Sebagai bentuk kekecewaan atas komitmen yang tidak dipenuhi pihak pengembang dan Pemerintah Desa Jungjang atas pembangunan ilegal pasar darurat, sejumlah pedagang menumpahkan tumpukan sayur busuk dalam unjuk rasa tersebut. Pasalnya, sejak dibangun pasar darurat yang menurut pedagang menyalahi perizinan, membuat akses masuk ke pasar terhambat.
Hal itu dikemukakan perwakilan pedagang Pasar Jungjang Radi saat berorasi dalam unjuk rasa tersebut.
“Sayur ini merupakan dampak yang paling dirasa pedagang. Karena akses menuju pasar utama kan terhambat, sehingga para pedagang sayur di pasar utama akhirnya rugi dan inilah buktinya,” katanya.
Menurut Radi, aksi para pedagang bukan dimaksud untuk menentang revitalisasi Pasar Jungjang.
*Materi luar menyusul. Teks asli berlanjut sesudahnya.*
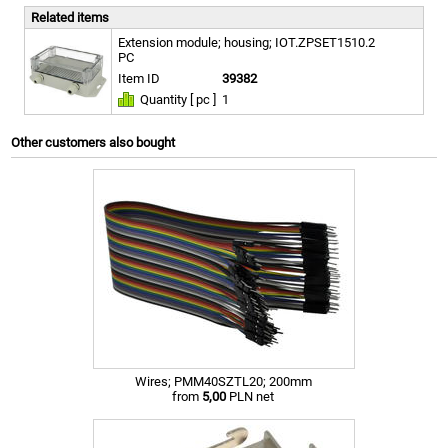
Related items
Extension module; housing; IOT.ZPSET1510.2
PC
Item ID
39382
Quantity [ pc ]
1
Other customers also bought
Wires; PMM40SZTL20; 200mm
from
5,00
PLN net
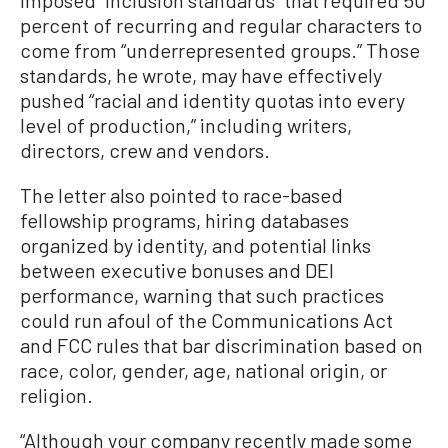
imposed “inclusion standards” that required 50
percent of recurring and regular characters to
come from “underrepresented groups.” Those
standards, he wrote, may have effectively
pushed “racial and identity quotas into every
level of production,” including writers,
directors, crew and vendors.
The letter also pointed to race-based
fellowship programs, hiring databases
organized by identity, and potential links
between executive bonuses and DEI
performance, warning that such practices
could run afoul of the Communications Act
and FCC rules that bar discrimination based on
race, color, gender, age, national origin, or
religion.
“Although your company recently made some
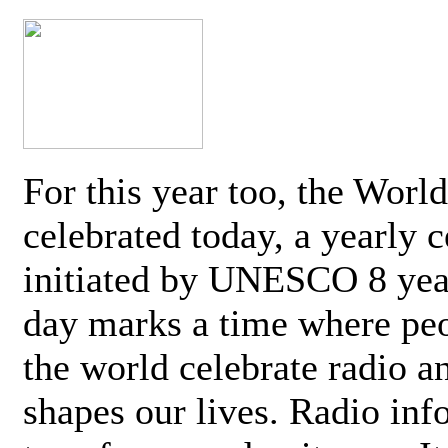
For this year too, the Worl
celebrated today, a yearly c
initiated by UNESCO 8 yea
day marks a time where pe
the world celebrate radio a
shapes our lives. Radio inf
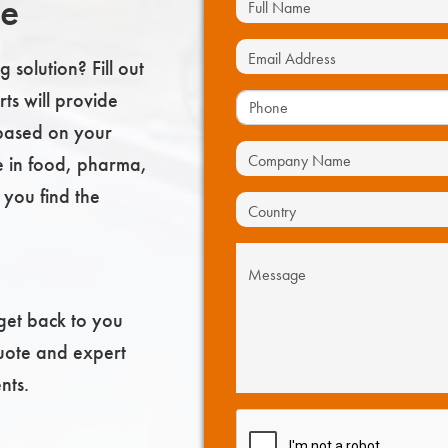
te
 solution? Fill out
ts will provide
based on your
e in food, pharma,
 you find the
get back to you
uote and expert
nts.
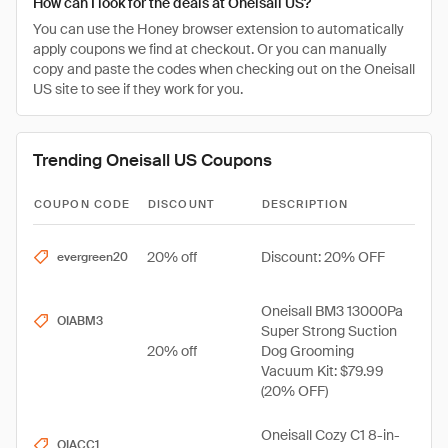
How can I look for the deals at Oneisall US?
You can use the Honey browser extension to automatically
apply coupons we find at checkout. Or you can manually
copy and paste the codes when checking out on the Oneisall
US site to see if they work for you.
Trending Oneisall US Coupons
COUPON CODE
DISCOUNT
DESCRIPTION
20% off
Discount: 20% OFF
evergreen20
Oneisall BM3 13000Pa
OIABM3
Super Strong Suction
20% off
Dog Grooming
Vacuum Kit: $79.99
(20% OFF)
Oneisall Cozy C1 8-in-
OIACC1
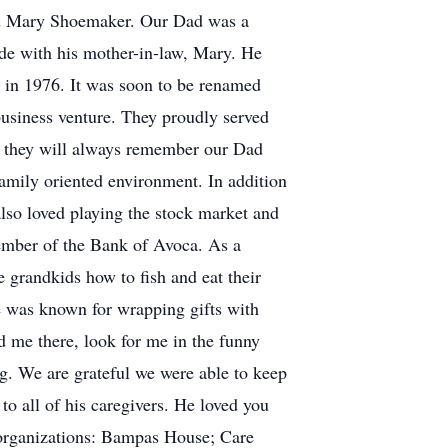
and Mary Shoemaker. Our Dad was a
ide with his mother-in-law, Mary. He
 in 1976. It was soon to be renamed
business venture. They proudly served
ng they will always remember our Dad
family oriented environment. In addition
so loved playing the stock market and
ember of the Bank of Avoca. As a
 grandkids how to fish and eat their
e was known for wrapping gifts with
nd me there, look for me in the funny
ng. We are grateful we were able to keep
o all of his caregivers. He loved you
g organizations: Bampas House; Care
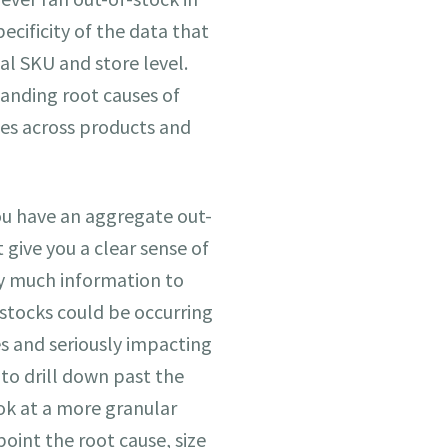
pecificity of the data that
al SKU and store level.
tanding root causes of
es across products and
ou have an aggregate out-
 give you a clear sense of
y much information to
f-stocks could be occurring
s and seriously impacting
 to drill down past the
ok at a more granular
point the root cause, size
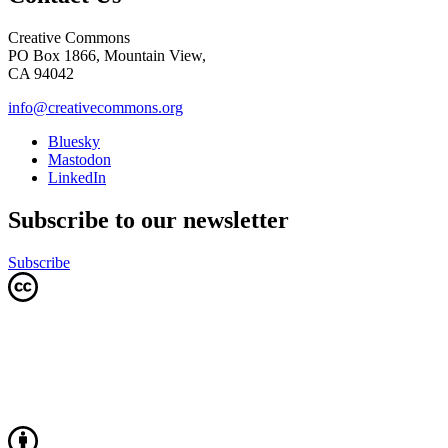
Creative Commons
PO Box 1866, Mountain View,
CA 94042
info@creativecommons.org
Bluesky
Mastodon
LinkedIn
Subscribe to our newsletter
Subscribe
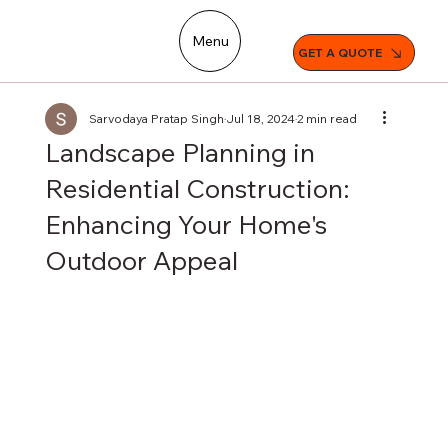
Menu
GET A QUOTE
Sarvodaya Pratap Singh
Jul 18, 2024
2 min read
Landscape Planning in
Residential Construction:
Enhancing Your Home's
Outdoor Appeal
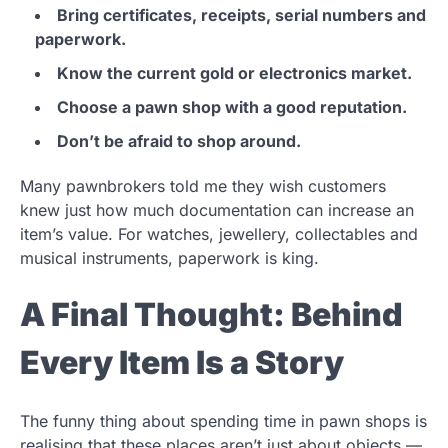
Bring certificates, receipts, serial numbers and
paperwork.
Know the current gold or electronics market.
Choose a pawn shop with a good reputation.
Don’t be afraid to shop around.
Many pawnbrokers told me they wish customers
knew just how much documentation can increase an
item’s value. For watches, jewellery, collectables and
musical instruments, paperwork is king.
A Final Thought: Behind
Every Item Is a Story
The funny thing about spending time in pawn shops is
realising that these places aren’t just about objects —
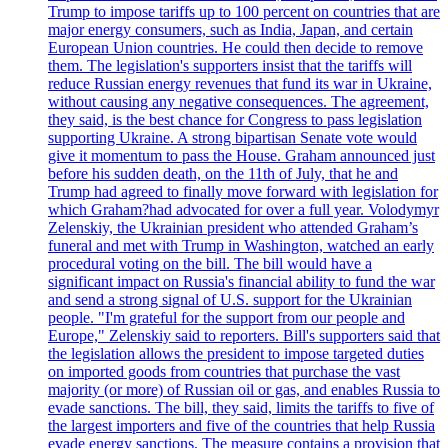
Trump to impose tariffs up to 100 percent on countries that are
major energy consumers, such as India, Japan, and certain
European Union countries. He could then decide to remove
them. The legislation's supporters insist that the tariffs will
reduce Russian energy revenues that fund its war in Ukraine,
without causing any negative consequences. The agreement,
they said, is the best chance for Congress to pass legislation
supporting Ukraine. A strong bipartisan Senate vote would
give it momentum to pass the House. Graham announced just
before his sudden death, on the 11th of July, that he and
Trump had agreed to finally move forward with legislation for
which Graham?had advocated for over a full year. Volodymyr
Zelenskiy, the Ukrainian president who attended Graham’s
funeral and met with Trump in Washington, watched an early
procedural voting on the bill. The bill would have a
significant impact on Russia's financial ability to fund the war
and send a strong signal of U.S. support for the Ukrainian
people. "I'm grateful for the support from our people and
Europe," Zelenskiy said to reporters. Bill's supporters said that
the legislation allows the president to impose targeted duties
on imported goods from countries that purchase the vast
majority (or more) of Russian oil or gas, and enables Russia to
evade sanctions. The bill, they said, limits the tariffs to five of
the largest importers and five of the countries that help Russia
evade energy sanctions. The measure contains a provision that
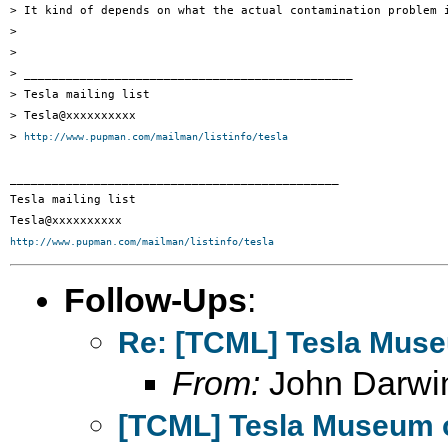
> It kind of depends on what the actual contamination problem i
> 

> 

> _______________________________________________

> Tesla mailing list

> Tesla@xxxxxxxxxx

> 
http://www.pupman.com/mailman/listinfo/tesla
_______________________________________________

Tesla mailing list

http://www.pupman.com/mailman/listinfo/tesla
Follow-Ups
:
Re: [TCML] Tesla Mus
From:
John Darwi
[TCML] Tesla Museum 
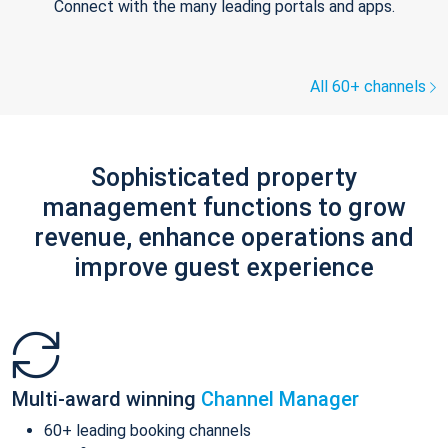
Connect with the many leading portals and apps.
All 60+ channels
Sophisticated property
management functions to grow
revenue, enhance operations and
improve guest experience
Multi-award winning
Channel Manager
60+ leading booking channels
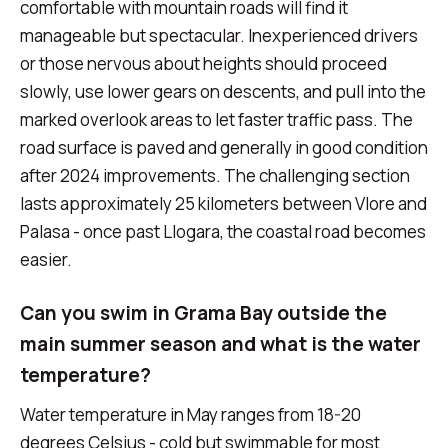
comfortable with mountain roads will find it
manageable but spectacular. Inexperienced drivers
or those nervous about heights should proceed
slowly, use lower gears on descents, and pull into the
marked overlook areas to let faster traffic pass. The
road surface is paved and generally in good condition
after 2024 improvements. The challenging section
lasts approximately 25 kilometers between Vlore and
Palasa - once past Llogara, the coastal road becomes
easier.
Can you swim in Grama Bay outside the
main summer season and what is the water
temperature?
Water temperature in May ranges from 18-20
degrees Celsius - cold but swimmable for most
Yang dipersoalkan para pedagang adalah harga kios, los dan klemprakan yang ditawarkan pihak PT Dumib selaku pengembang di luar batas kewajaran.
“Kita (pedagang, red) ingin harga yang wajar, karena harga kios dengan luas yang sama di pasar Cirebon Timur tidak setinggi itu. Kami ingin ada standardisasi harga,” ujarnya.
Secara tegas Radi mengatakan, pembangunan Pasar Jungjang tidak sesuai prosedur, karena belum mencapai kesepakatan mulai dari masalah pembongkaran, pembangunan pasar dan juga harga.
“Harga haruslah rasional. Masa per meternya dihargai oleh investor kepada para pedagang Rp24 juta. Dan kita justru diancam dengan akan menyerahkan lapak tersebut kepada orang lain,” teriaknya.
Radi menyebut aksi unjuk rasa itu dilakukan mengingat upaya duduk bersama tidak direspons pihak pengembang dan Pemdes Jungjang.